Academic Interests
Helge Jordheim is Professor of Cultural History at University of Oslo. He has published extensively on 18th-century intellectual culture in Europe as well as on conceptual history and philology. Some of his most recent works are Conceptualizing the World: An Exploration across Disciplines (co-edited with Erling Sandmo), which traces the emergence of the world in multitudinous representations, practices, and human experiences ranging from antiquity to the era of Google Earth (Berghan Books, 2018), and Universal History and the Making of the Global (co-edited with Hall Bjørnstad and Anne Régent-Susini), a work which traces the history of universal history from the late Middle Ages until the early nineteenth century. In 2015, he co-edited Civilizing Emotions with Margit Pernau, a book on the global history of the concepts of civility and civilization written by an international team of scholars (Oxford University Press, 2015).
In the last decade he has published several articles in History & Theory and History of the Present developing different ways of thinking about times in plural. At present he is writing a book on the cultural history of time in the 17th and 18th centuries.
Background
Jordheim got his MA. at the Department of German Studies at the University of Oslo in 1997. He then went on to complete his PhD, which focused on genre and politics in 18-century Germany, at the Department of Literature, Area Studies and European Languages (ILOS) at the University of Oslo in 2006. For his dissertation he received His Majesty the King’s Gold Medal for best dissertation in the humanities at UiO. A reworked version of his dissertation was published in 2007, as Der Staatsroman im Werk Wielands und Jean Pauls (Niemeyer: Tübingen, 2007).
Between 2010 and 2015 he was Academic Director of the Interdisciplinary Research Program Cultural Transformations in the Age of Globalization (KULTRANS) at UiO. The project was important in that it sought to produce innovative research by recruiting scholars from across many disciplines and encouraging a new generation of researchers who are able to navigate across disciplinary boundaries. In 2014, Jordheim went on to become the Principal Investigator for the project Synchronizing the World, funded by the Norwegian Research Council.
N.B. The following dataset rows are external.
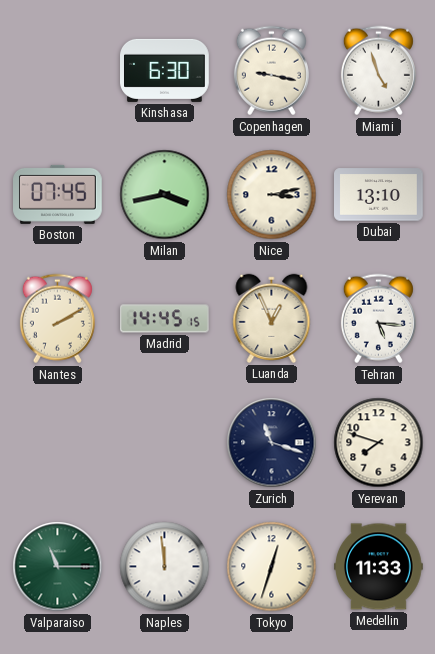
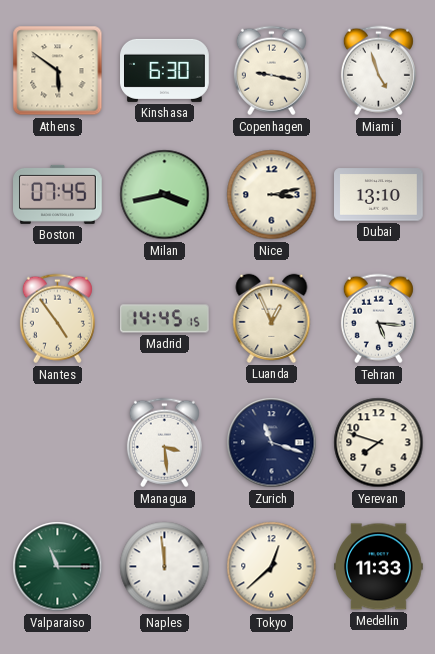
Athens: none -> 5:51
Nantes: 2:10 -> 4:54
Managua: none -> 3:29
Tokyo: 12:33 -> 12:38
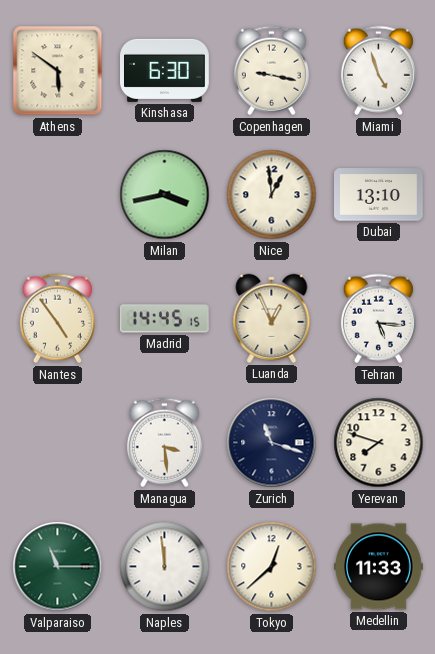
Boston: 07:45 -> none
Nice: 3:13 -> 12:59
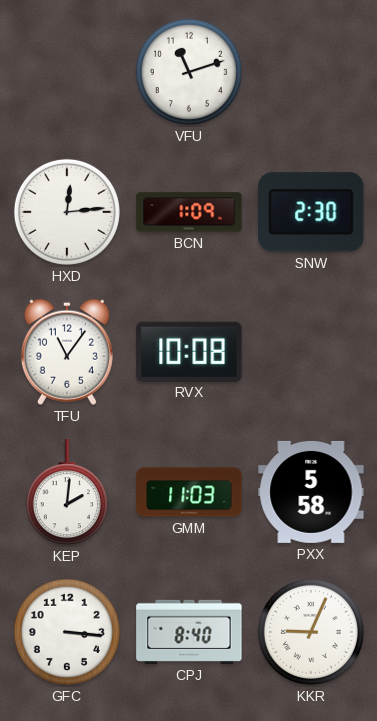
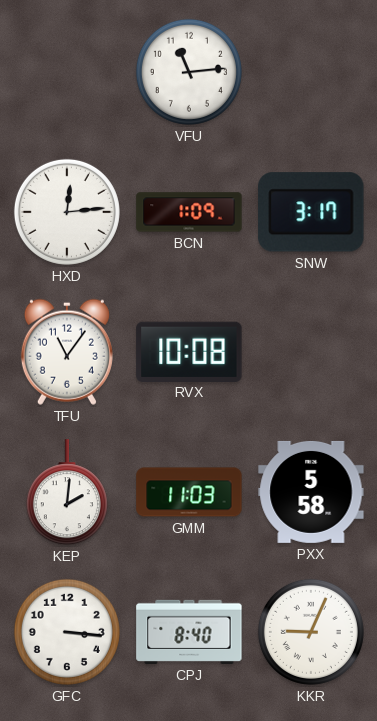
VFU: 11:12 -> 11:14
SNW: 2:30 -> 3:17
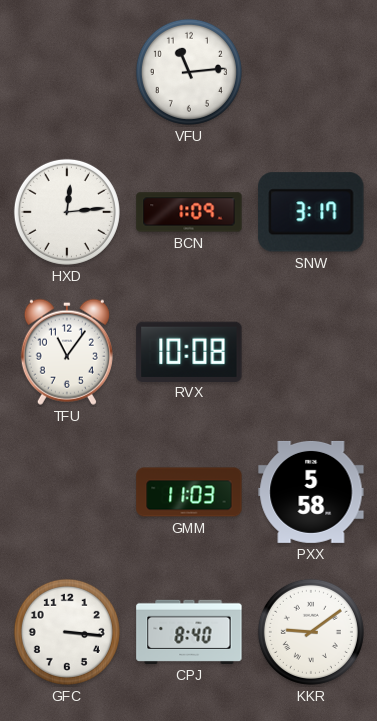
KEP: 2:01 -> none
KKR: 9:04 -> 9:09
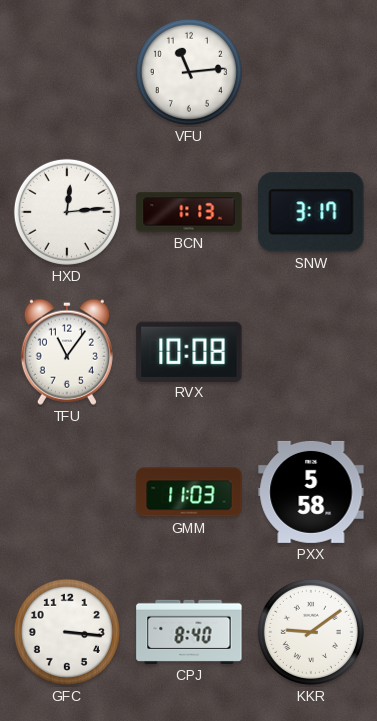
BCN: 1:09 -> 1:13
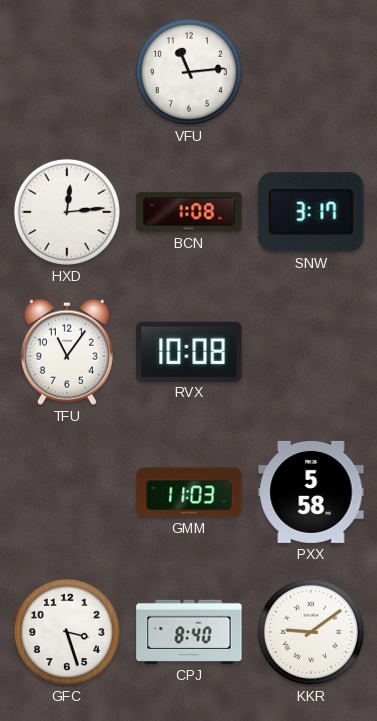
BCN: 1:13 -> 1:08
GFC: 3:16 -> 3:27
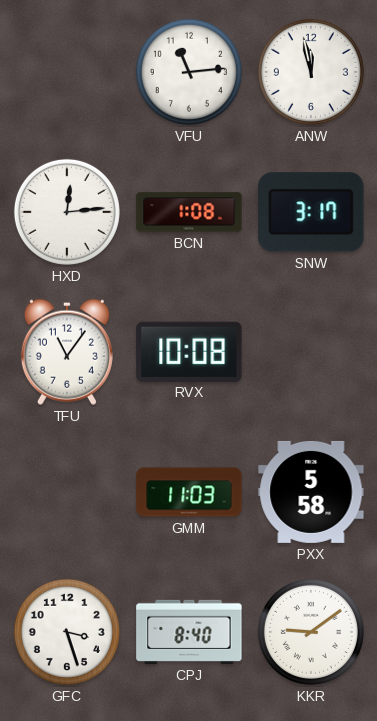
ANW: none -> 11:58
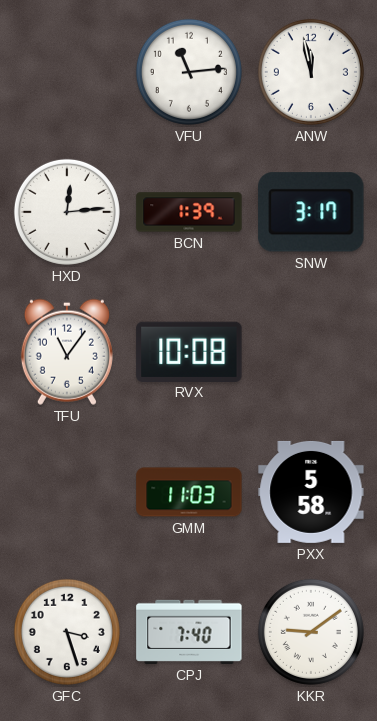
BCN: 1:08 -> 1:39
CPJ: 8:40 -> 7:40
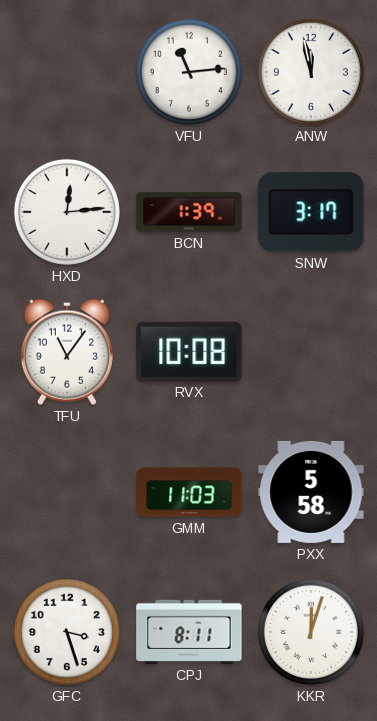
CPJ: 7:40 -> 8:11
KKR: 9:09 -> 12:03
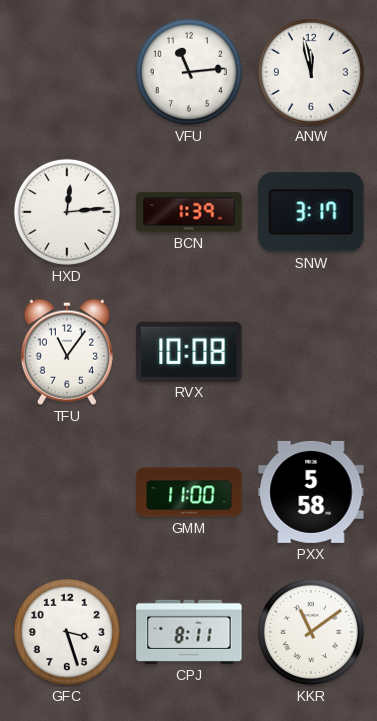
GMM: 11:03 -> 11:00
KKR: 12:03 -> 11:09
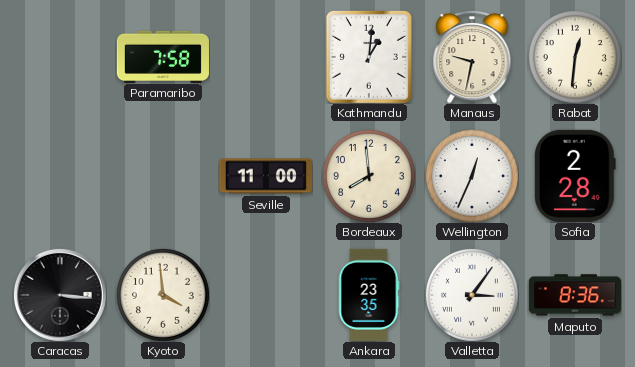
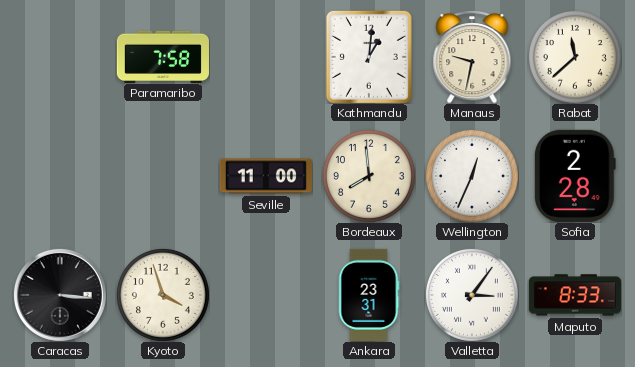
Rabat: 12:31 -> 11:38
Kyoto: 3:59 -> 3:57
Ankara: 23:35 -> 23:31
Maputo: 8:36 -> 8:33
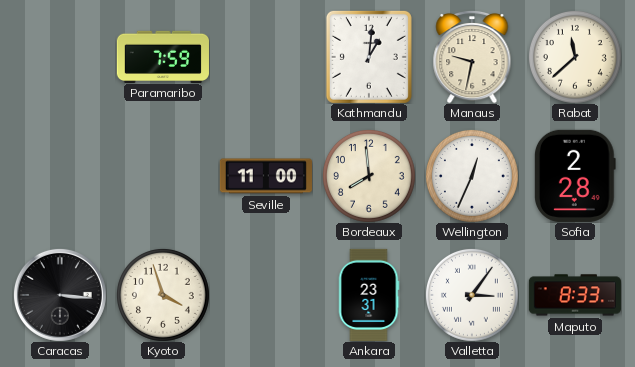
Paramaribo: 7:58 -> 7:59
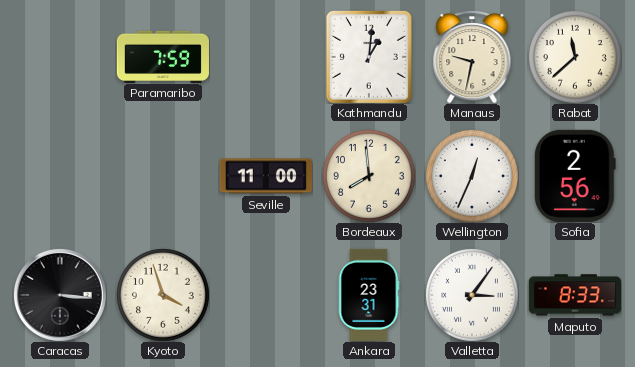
Sofia: 2:28 -> 2:56
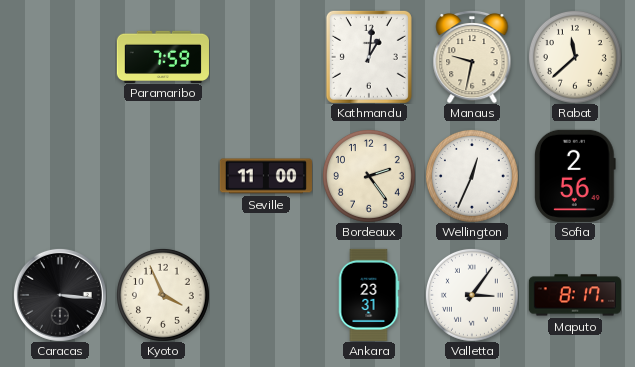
Bordeaux: 7:59 -> 2:24
Kyoto: 3:57 -> 3:56
Maputo: 8:33 -> 8:17
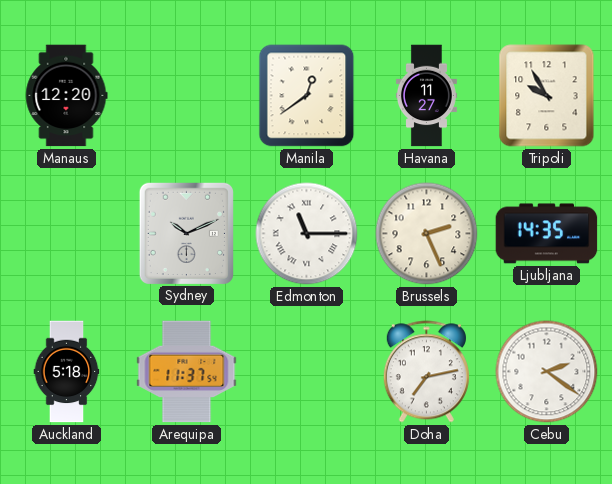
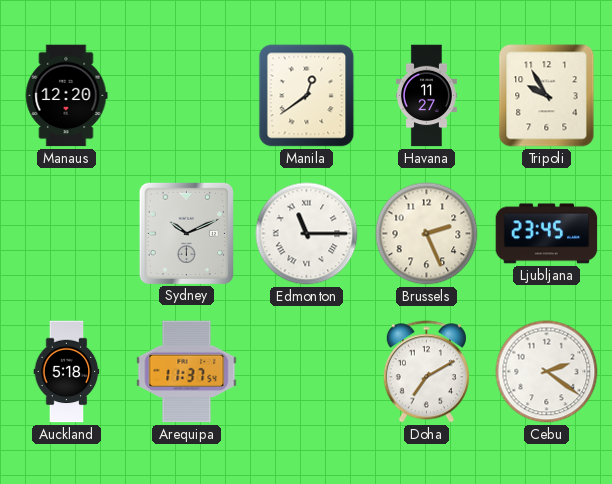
Ljubljana: 14:35 -> 23:45
Doha: 7:13 -> 7:10
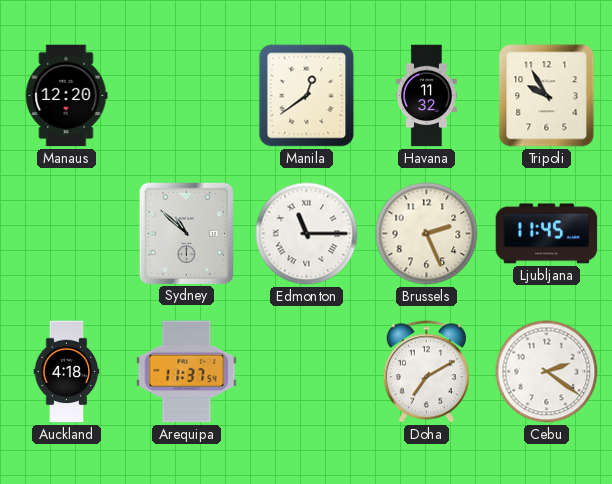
Havana: 11:27 -> 11:32
Sydney: 10:11 -> 10:52
Ljubljana: 23:45 -> 11:45
Auckland: 5:18 -> 4:18
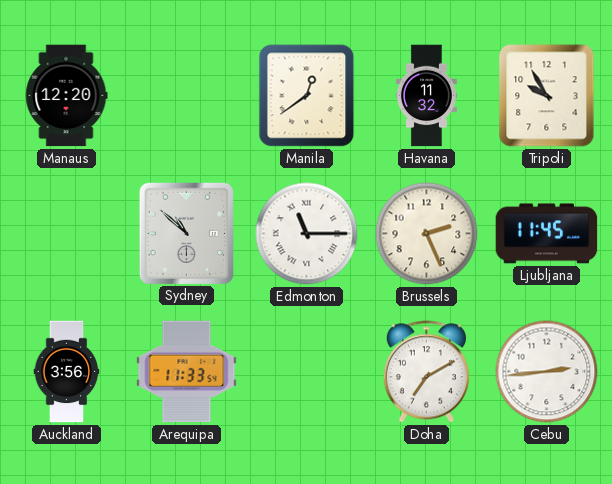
Auckland: 4:18 -> 3:56
Arequipa: 11:37 -> 11:33
Cebu: 2:21 -> 2:44
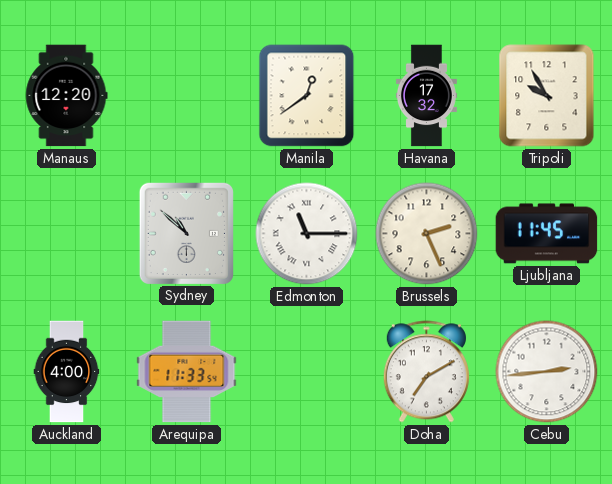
Havana: 11:32 -> 17:32
Auckland: 3:56 -> 4:00
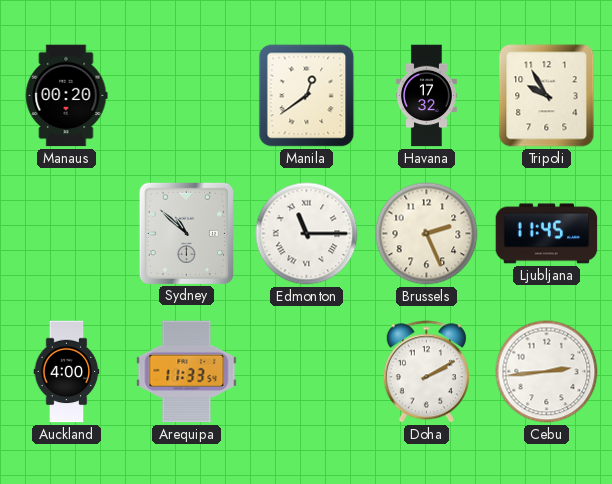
Manaus: 12:20 -> 00:20
Doha: 7:10 -> 2:10
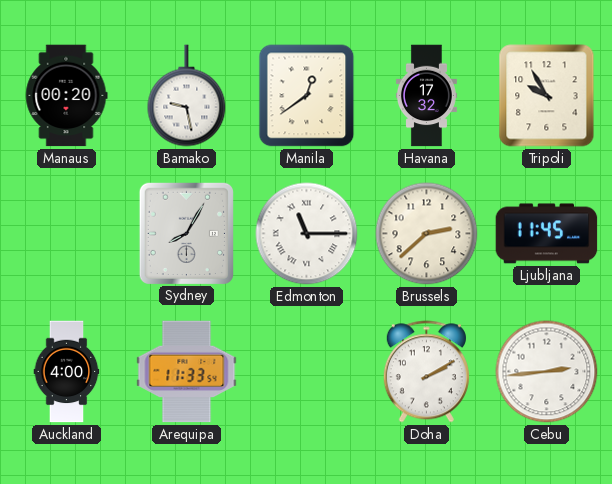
Bamako: none -> 9:28
Sydney: 10:52 -> 8:05
Brussels: 2:26 -> 2:38
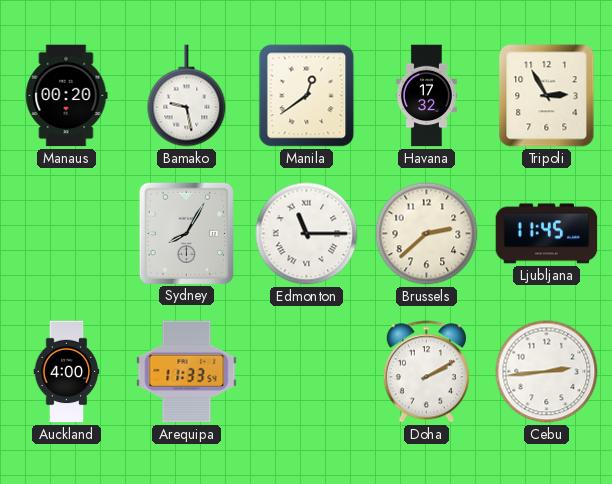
Tripoli: 9:55 -> 2:55
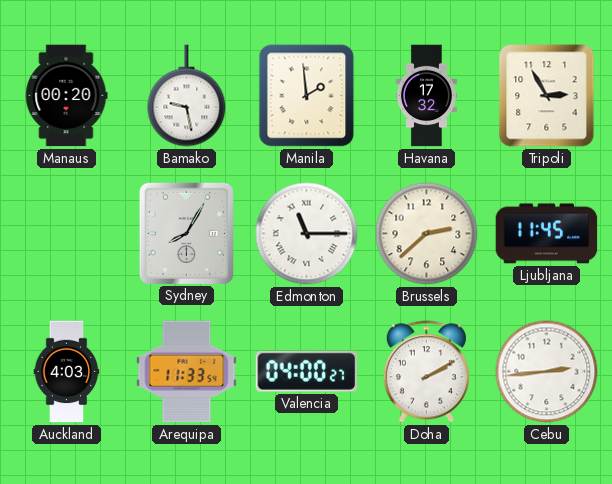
Manila: 12:39 -> 1:59
Auckland: 4:00 -> 4:03
Valencia: none -> 04:00
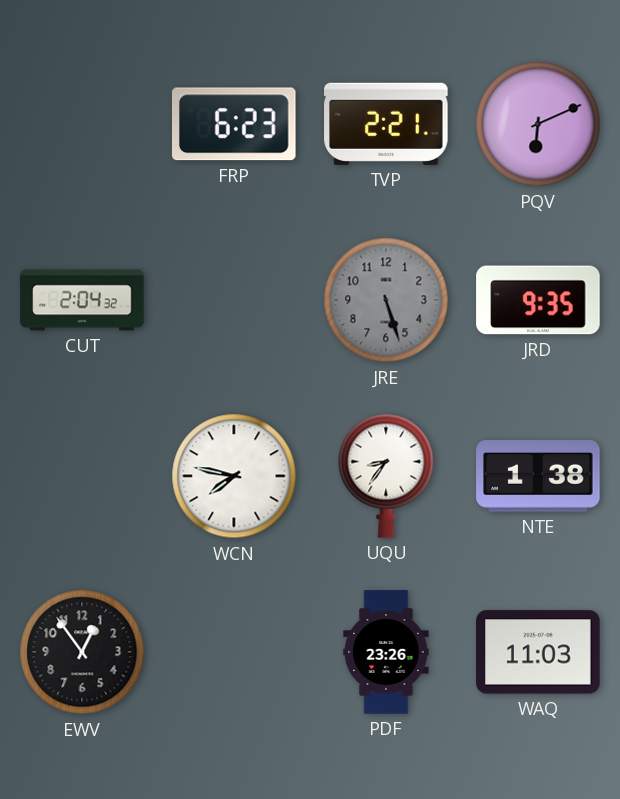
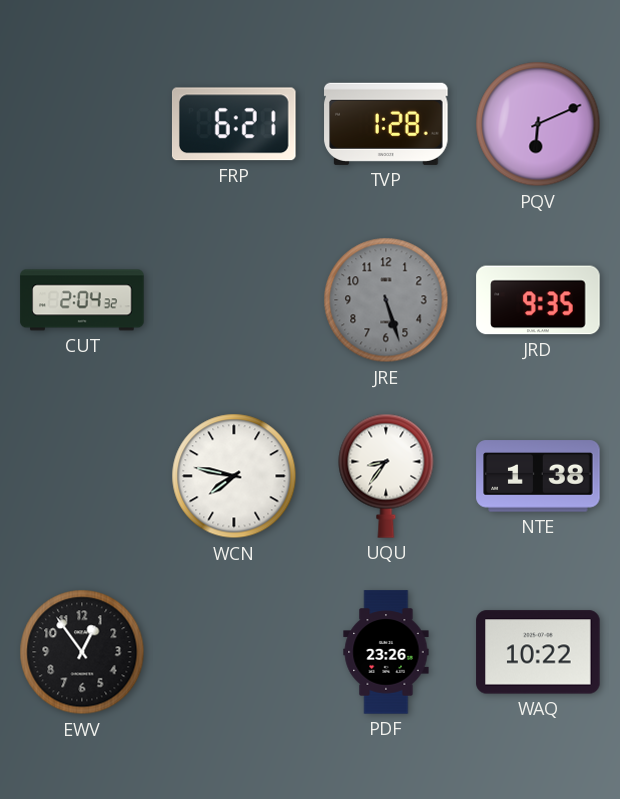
FRP: 6:23 -> 6:21
TVP: 2:21 -> 1:28
WAQ: 11:03 -> 10:22
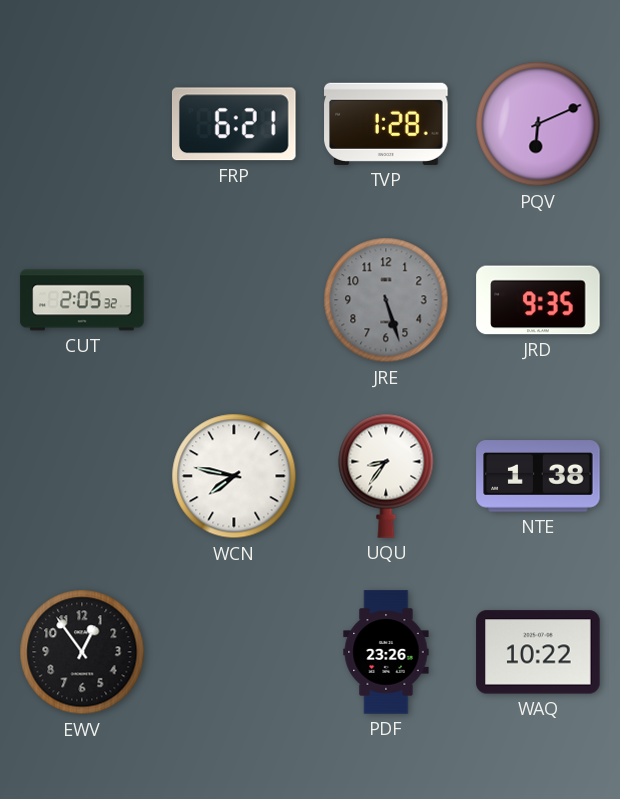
CUT: 2:04 -> 2:05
The project produced path-breaking ideas in the theory of multiple temporalities. The work done in the project paved the way for the NRC-funded project, Lifetimes: A Natural History of the Present, running from 2018 until 2023, where Jordheim serves as Principal Investigator. The project was kicked-off by the team spending one year at the Centre for Advanced Study in Oslo, under the guise of the project In Sync.
Teaching
Since the start of his career Helge Jordheim has undertaken a wide range of teaching activities. Between 1997 and 2008 he taught courses in German, European and World literature at UiO. After becoming Professor in Cultural History at University of Oslo in 2012, he has taught courses in the field of European Cultural History from Early Modern time till today on the history of knowledge, the cultural history of time, cultural memory, as well as courses about theory and method. In 2015-2016, during a research visit at New York University, he taught undergraduate and graduate courses on “Conceptualizing the World” (co-taught with Clifford Siskin) and “The Cultural History of Time”. Since 2016 he has functioned as the Head of the PhD program at the Department of Culture Studies and Oriental Languages at UiO, organizing and/or teaching 6-7 research seminars per year.
He has been a visiting scholar at numerous international institutions, including Leibniz Center for Literary and Cultural Research (2008-2009), University of Gothenburg (2010-2011), and Centre de recherches politiques Raymond Aron (spring 2012). He is also Professor II of German Studies at Norwegian University of Science and Technology.